Requirement A — In the forum thread about the Office install error, translate this sentence into Spanish: "Both the Office Setup and Windows Installer programs create their log files in the system Temp folder by default."

Document segment —
--*--

# Can not Install MS Office-Log file error?



## thachcucngon (Oct 8, 2005)

Hi

I've been trying to install MS Office to my computer but everytime after I click setup (or let autorun), I receive the error :" Error opening installation log file. Verify that the specified log file location exists and is writable".
I first thought that was my install disk problem but the same thing happens with my friend's disk.

Is it something easy to fixed? Please help! Any solution is welcome!!! Thanks!

Best regards.


----------



## scottydont2841 (Aug 3, 2005)

is this disk a copy oif the original disk and is your freinds a copy of yours, or yours a copy of his, because files may of been corrupted during writing


----------



## thachcucngon (Oct 8, 2005)

No, the 2 disks are different installation disks. One is the MS XP, the other is MS 2003 and neither of them works for me. They both fail at the start of installation. giving out error opening log file.


----------



## Chevy (Jul 25, 2003)

Which one is your version? And, is it a legit MS cd (not downloaded/copied/etc)?


----------



## thachcucngon (Oct 8, 2005)

Well, I dont have preference over these 2 versions really. And these 2 disks are no legit but I do have the working cd-key though. But I dont think thats the problem because these disks work well on my friend's computer.

Btw, I have not got the latest Windows Update, I only have SP2. Would that have something to do with my problem?


----------



## Chevy (Jul 25, 2003)

Sorry to belabor this point .... BUt, the cd-key .... is it an actual MS provided COA/License?

Sounds like the media and/or your drive is faulty.


----------



## thachcucngon (Oct 8, 2005)

My cd-key is actual MS provided. However, I dont think that has anything to do because the installation stops at the very early stage, I dont even have chance to use the cd-key.

I've been through microsoftsupport website and I've found some threads saying things about windows installer log file and microsoft office setup log file. Both the Office Setup and Windows Installer programs create their log files in the system Temp folder by default. If you leave the Path= statement in the Setup.ini file, or you do not specify a path when using the /l logging switch, the log file will be created in the system Temp folder. <---I'm lost. 

http://support.microsoft.com/?kbid=217560 <-- this thread is about the same msg I have but with MS Office 2000 installation.

http://support.microsoft.com/default.aspx?scid=kb;en-us;826511 <--- this thread is about how to use a setup log file to troubleshoot setup problems in Office 2003


----------



## thachcucngon (Oct 8, 2005)

--*--

Provided information —
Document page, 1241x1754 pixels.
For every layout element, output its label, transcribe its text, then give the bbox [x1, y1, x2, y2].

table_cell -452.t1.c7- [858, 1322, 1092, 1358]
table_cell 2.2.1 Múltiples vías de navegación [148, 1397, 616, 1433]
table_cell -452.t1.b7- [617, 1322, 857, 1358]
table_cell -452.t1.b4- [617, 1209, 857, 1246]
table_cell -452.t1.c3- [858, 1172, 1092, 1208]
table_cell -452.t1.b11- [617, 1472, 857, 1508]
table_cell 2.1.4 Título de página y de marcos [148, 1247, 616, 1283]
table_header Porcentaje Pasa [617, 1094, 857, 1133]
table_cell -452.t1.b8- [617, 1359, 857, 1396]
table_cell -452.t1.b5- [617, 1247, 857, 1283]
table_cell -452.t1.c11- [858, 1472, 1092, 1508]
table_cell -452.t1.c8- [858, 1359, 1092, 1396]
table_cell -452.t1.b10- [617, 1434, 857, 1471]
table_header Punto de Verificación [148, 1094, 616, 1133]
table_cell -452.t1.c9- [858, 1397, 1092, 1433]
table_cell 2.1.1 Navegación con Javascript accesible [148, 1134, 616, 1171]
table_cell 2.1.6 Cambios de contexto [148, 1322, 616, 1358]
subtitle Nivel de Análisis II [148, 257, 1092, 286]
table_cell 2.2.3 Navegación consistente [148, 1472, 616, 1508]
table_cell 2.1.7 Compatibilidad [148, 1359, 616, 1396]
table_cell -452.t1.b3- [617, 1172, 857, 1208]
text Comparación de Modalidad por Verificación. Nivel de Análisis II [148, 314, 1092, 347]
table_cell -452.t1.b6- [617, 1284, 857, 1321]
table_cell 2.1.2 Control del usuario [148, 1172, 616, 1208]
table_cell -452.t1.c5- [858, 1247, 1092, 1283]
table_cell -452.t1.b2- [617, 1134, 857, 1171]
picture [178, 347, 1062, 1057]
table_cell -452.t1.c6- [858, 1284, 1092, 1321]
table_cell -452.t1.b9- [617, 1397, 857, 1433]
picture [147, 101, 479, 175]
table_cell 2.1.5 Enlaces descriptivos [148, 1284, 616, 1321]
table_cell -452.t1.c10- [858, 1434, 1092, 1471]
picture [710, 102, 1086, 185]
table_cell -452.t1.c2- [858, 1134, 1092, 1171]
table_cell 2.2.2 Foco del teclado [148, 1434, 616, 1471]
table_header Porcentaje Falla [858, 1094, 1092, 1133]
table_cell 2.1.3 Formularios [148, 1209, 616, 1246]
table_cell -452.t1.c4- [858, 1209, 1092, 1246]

--*--

Requirement B — Print the rows from the very first row up to and including the row with "For every layout".

Full answer A — Tanto el programa de instalación de Office como Windows Installer crean sus archivos de registro en la carpeta Temp del sistema de forma predeterminada.

Full answer B —
Document page, 1241x1754 pixels.
For every layout element, output its label, transcribe its text, then give the bbox [x1, y1, x2, y2].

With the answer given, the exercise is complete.